The ANS (autonomic nervous system) is our unconscious control. It controls vital health-related functions such as hormone secretion, blood sugar levels, body temperature, breathing, digestion, the rate our heart beats at, our circulation and immune function.
The ANS itself is split into two further divisions: the sympathetic nervous system and the parasympathetic nervous system. The sympathetic nervous system controls our fight-or-flight or hide (or fight, flight or freeze) response.
The parasympathetic nervous system shifts the body into a completely different gear – it moves us into a state of resting and digesting (and is sometimes referred to as the rest-repose system). When the parasympathetic nervous system takes precedence, the body focusses on digesting food, and calming and resting most other activities (so we breathe more slowly, and our heart rate and blood pressure drops – we are on a nice, even keel). In this state we often feel elevated emotions like joy for life, gratitude, love, appreciation, connection, compassion,
Let’s say that if the sympathetic nervous system is the gas pedal of a car, the parasympathetic functions as the brake.
Prolonged periods of stress that don’t pass within minutes or hours cause the secretion of an adrenocorticotrophic hormone (ACTH). ACTH instructs the adrenal cortex to release cortisol which then primes the body to handle the perceived stress, making sure that stored energy within the body is moved back into the bloodstream as sugar, to give the body the fuel to keep going.
Basically when we are on prolonged spurs of stress it is like if we are eating huge amounts of sugar, which we know it is very bad for us!
General adaptation syndrome is the body’s way of dealing with prolonged periods of stress. The adrenal glands continue to release cortisol in an attempt to keep the body primed.
If you reach this stage of the stress response you may feel tired, weepy, anxious, agitated, with poor concentration and very run down.

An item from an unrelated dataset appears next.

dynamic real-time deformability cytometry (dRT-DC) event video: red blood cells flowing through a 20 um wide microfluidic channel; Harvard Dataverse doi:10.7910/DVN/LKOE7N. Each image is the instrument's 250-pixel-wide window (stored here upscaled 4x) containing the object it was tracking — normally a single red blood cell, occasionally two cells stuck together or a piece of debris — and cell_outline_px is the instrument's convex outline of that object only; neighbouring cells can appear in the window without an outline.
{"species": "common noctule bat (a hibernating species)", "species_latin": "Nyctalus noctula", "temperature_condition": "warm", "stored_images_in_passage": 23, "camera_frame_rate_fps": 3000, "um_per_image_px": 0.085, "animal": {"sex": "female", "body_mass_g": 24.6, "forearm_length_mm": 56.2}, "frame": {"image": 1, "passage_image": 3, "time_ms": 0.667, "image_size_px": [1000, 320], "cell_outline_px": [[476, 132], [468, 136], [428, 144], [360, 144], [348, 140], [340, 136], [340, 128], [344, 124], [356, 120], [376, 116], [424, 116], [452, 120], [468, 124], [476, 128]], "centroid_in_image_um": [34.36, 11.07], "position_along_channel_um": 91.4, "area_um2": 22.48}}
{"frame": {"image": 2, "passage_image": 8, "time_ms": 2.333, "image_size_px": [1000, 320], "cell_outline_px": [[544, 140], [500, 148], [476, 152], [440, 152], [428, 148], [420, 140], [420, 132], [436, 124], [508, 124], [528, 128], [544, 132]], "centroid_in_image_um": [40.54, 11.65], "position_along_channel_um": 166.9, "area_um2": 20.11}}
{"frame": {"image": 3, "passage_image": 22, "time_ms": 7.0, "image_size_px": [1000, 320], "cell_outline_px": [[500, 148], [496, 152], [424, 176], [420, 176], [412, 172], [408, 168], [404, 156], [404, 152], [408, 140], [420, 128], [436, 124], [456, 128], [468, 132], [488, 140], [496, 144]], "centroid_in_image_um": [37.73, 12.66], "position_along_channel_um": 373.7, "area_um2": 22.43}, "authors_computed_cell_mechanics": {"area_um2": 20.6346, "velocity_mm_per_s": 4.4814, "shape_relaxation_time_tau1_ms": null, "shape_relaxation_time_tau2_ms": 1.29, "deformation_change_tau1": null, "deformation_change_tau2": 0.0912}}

This state may arise perhaps after a stressful working day, during exams, or when going through a financial or relationship issue or social trauma.
If stress continues past this point, and an individual can’t find a way to relax and rest, the final stage in the stress response will occur- exhaustion.
Your energy resources and your immune system are often depleted too. You may feel mentally fatigued, physically exhausted and you often start experiencing poor health, with an endless cycle of infections.
When we are under stress the digestive system does not receive the same supply of blood as they would under parasympathetic control. The digestive tract isn’t receiving the optimum amount of blood to nourish the digestive organs and to transport nutrients away. Stress can cause upset within the digestive tract, with symptoms such as excess acid, diarrhoea and IBS being linked to both short- and long-term stress.
To counteract all these physiological responses the body needs to shift gear, allowing the parasympathetic nervous system to take over. When it does, the body can slow down and focus on digestion and healing.